- Task objective
Where in the entries below does "overhead" appear? Copy every line that has it.

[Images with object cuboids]
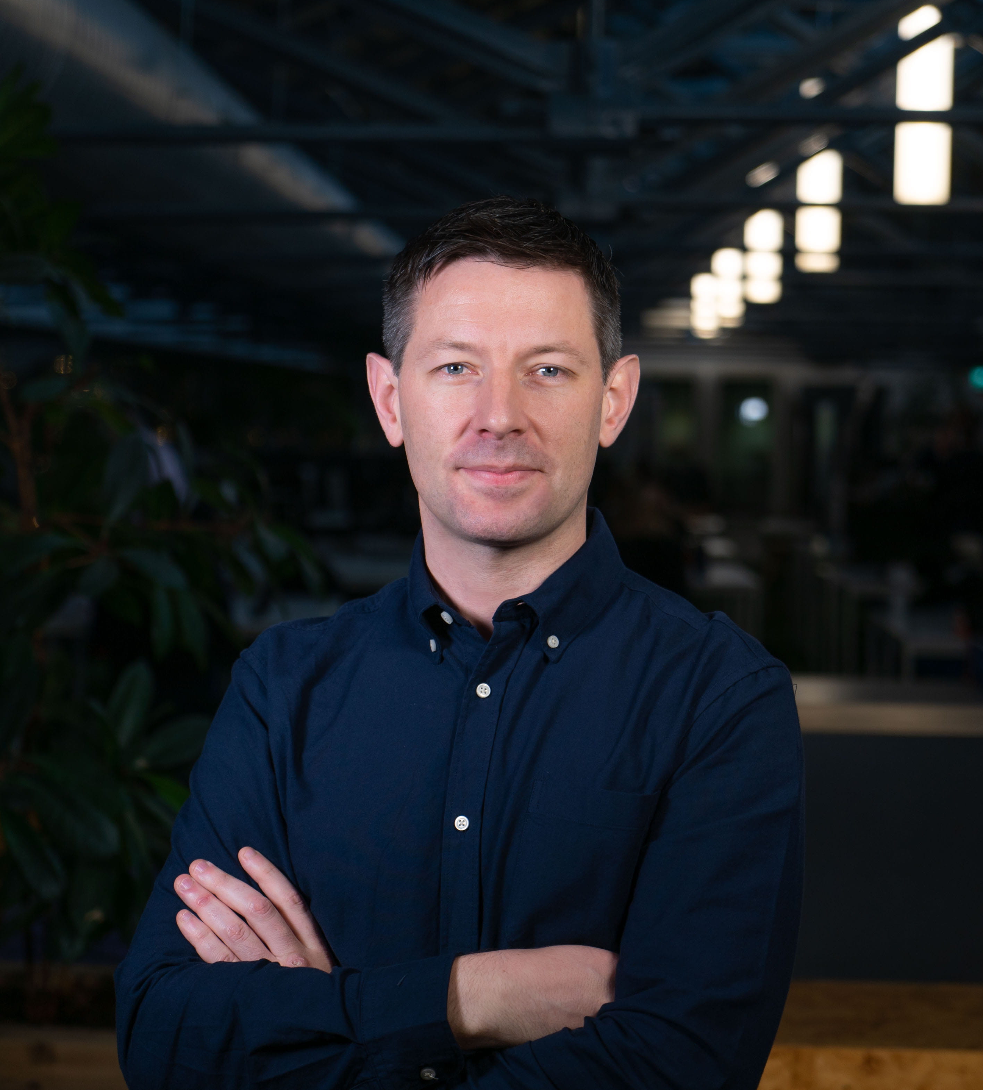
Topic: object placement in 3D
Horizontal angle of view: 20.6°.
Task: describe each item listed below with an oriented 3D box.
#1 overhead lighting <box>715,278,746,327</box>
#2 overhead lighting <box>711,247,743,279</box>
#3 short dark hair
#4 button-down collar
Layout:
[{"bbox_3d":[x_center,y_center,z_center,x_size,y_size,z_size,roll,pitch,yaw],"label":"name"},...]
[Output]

- Reply to the task
#1 overhead lighting <box>715,278,746,327</box>
#2 overhead lighting <box>711,247,743,279</box>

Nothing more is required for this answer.